116. Thus, the Court is not convinced that the risk of reoffending was sufficiently established.
(d) Other reasons given by national courts
117. On 31 August 2005 the detention judge extended the applicant's detention because the investigator required more time in which to receive the forensic reports, list the full charges against the applicant and three other co-accused, to allow them to study the reports and other materials in the case file and draft a bill of indictment (see paragraph 7 above). The Court considers that a mere reference to the need to carry out certain investigative measures, such as those referred to above, is not as such a relevant consideration for justifying the continued detention on remand.
118. The Court further notes that after the case had been listed for trial the applicant's detention was subject to a regular re-assessment at no longer than three-month intervals, irrespective of whether or not there was an application from the prosecution or the defence. The reasons given for keeping the applicant in detention were that the circumstances previously referred to for justifying his detention still obtained, the fact that the defendants were studying the case file or that it was then impracticable to complete the trial within the relevant period (see paragraphs 20, 22 - 24 above). As regards the first point, the Court refers to its above analysis of the pre-trial remand orders. As to the second point, the Court considers that the fact that the applicant or his counsel studied the case file at the time could not justify the continued detention. Neither is the matter of when the trial will occur a relevant reason for the purposes of Article 5 § 3: its second limb does not give judicial authorities a choice between either bringing an accused to trial within a reasonable time or granting him provisional release pending trial (see McKay, cited above, § 41). Therefore in so far as the promptness of the re-trial was a reason for refusing bail and not simply an additional observation by the trial judge, the Court considers that it cannot be said to be a relevant reason for the purposes of Article 5 § 3 of the Convention (see also Gault v. the United Kingdom, No. 1271/05, § 20, 20 November 2007).

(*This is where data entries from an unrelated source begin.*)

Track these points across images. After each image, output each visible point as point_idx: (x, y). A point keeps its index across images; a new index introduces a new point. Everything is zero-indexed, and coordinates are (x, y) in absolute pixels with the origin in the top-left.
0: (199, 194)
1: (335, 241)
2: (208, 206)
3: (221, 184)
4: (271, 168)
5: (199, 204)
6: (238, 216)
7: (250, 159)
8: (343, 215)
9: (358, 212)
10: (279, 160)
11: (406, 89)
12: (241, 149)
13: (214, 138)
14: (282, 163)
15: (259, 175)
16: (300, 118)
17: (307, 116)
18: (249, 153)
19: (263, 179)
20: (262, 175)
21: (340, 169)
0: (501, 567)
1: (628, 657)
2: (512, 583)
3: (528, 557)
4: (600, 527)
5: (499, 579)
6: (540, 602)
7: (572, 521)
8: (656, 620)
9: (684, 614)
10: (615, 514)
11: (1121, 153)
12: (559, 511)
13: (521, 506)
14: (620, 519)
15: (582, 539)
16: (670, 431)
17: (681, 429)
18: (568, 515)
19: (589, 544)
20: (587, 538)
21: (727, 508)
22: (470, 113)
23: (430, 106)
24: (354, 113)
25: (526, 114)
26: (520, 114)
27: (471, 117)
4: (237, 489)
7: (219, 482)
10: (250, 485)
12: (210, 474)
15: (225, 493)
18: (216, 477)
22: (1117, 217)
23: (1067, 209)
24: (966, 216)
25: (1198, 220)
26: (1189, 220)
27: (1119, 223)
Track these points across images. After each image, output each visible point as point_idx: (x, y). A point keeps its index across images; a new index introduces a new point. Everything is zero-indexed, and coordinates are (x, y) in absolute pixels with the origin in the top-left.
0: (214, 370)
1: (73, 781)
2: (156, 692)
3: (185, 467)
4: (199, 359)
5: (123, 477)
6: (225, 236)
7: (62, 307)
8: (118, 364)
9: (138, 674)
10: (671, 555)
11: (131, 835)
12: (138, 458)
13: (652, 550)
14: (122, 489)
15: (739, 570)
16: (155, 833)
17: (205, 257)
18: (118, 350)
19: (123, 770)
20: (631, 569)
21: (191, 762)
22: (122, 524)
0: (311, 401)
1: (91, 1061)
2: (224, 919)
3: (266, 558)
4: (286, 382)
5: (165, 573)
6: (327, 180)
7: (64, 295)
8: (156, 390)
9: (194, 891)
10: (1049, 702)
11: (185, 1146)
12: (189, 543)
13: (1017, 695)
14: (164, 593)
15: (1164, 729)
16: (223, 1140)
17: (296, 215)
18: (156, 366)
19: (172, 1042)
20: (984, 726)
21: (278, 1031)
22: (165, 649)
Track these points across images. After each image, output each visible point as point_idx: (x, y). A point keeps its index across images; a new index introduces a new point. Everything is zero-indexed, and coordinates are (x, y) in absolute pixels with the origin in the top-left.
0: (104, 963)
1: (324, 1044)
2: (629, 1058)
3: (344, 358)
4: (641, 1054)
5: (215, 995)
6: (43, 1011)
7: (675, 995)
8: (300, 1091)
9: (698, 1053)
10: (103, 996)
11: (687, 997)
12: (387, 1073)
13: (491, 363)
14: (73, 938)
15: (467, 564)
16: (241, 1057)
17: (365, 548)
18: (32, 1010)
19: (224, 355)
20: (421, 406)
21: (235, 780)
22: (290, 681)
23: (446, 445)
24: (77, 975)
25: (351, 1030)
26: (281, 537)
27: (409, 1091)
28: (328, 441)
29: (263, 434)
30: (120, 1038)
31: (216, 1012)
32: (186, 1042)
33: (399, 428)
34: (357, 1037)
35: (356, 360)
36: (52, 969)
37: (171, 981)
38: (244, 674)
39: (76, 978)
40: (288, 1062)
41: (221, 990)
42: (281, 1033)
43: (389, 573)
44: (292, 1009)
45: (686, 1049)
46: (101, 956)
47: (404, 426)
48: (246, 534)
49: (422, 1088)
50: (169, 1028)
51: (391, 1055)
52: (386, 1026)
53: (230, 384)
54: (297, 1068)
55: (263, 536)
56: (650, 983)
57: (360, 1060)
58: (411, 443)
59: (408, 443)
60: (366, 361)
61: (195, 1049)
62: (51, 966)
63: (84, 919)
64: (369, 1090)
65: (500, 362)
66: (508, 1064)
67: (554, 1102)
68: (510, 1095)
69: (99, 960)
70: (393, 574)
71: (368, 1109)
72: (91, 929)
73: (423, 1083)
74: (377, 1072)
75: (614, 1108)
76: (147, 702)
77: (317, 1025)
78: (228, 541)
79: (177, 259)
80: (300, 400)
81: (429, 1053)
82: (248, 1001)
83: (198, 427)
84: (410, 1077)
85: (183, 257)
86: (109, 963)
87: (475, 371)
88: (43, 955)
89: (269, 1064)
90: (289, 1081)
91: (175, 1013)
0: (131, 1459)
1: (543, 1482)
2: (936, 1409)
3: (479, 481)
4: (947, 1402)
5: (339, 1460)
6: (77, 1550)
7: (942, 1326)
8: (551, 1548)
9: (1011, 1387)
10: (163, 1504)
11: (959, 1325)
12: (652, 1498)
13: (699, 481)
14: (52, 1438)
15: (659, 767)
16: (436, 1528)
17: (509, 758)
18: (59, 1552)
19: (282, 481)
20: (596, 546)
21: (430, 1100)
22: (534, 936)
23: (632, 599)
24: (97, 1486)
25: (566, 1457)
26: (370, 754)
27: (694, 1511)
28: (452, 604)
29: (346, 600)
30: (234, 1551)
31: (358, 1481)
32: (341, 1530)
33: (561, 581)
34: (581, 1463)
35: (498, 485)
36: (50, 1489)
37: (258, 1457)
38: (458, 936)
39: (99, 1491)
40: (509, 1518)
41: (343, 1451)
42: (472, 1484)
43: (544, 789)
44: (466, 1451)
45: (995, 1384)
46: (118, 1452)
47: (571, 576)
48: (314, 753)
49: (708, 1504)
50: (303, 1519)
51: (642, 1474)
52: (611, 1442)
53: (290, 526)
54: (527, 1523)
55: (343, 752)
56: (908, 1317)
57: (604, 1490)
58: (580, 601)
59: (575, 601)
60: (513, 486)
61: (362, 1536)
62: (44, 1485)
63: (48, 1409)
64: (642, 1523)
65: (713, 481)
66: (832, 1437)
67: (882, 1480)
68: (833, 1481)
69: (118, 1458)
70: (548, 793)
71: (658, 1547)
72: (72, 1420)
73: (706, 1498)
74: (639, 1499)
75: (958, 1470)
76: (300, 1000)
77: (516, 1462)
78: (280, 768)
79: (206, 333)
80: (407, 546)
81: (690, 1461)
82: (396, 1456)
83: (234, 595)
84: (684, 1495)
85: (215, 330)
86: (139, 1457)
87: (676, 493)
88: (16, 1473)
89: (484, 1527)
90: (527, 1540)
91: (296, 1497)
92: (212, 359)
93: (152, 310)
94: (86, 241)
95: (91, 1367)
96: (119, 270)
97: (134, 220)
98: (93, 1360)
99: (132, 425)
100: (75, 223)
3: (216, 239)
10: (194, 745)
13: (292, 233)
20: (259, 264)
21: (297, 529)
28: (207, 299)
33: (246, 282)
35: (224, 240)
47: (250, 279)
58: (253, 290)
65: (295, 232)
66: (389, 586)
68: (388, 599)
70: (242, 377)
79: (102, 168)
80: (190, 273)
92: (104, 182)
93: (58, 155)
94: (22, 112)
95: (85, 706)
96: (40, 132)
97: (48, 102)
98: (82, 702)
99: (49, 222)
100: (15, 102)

119. In the Court's opinion, it was not shown that the above considerations were relevant for the examination of the remand issue.
120. Having noted that, the Court observes that despite a clear indication from the Supreme Court (see paragraph 59 above), the remand courts did not assess whether the "reasonable time" requirement was complied with throughout the period of the applicant's detention and did not have regard to the applicant's allegations in respect of the conditions of detention, which the Court has found to be in breach of Article 3 of the Convention (see paragraphs 20, 24 and 81 above).
(e) Alternative preventive measures
121. Lastly, the Court emphasises that when deciding whether a person should be released or detained the authorities have an obligation under Article 5 § 3 to consider alternative measures of ensuring his or her appearance at the trial (see Sulaoja v. Estonia, No. 55939/00, § 64, 15 February 2005, and {Jablonski} v. Poland, No.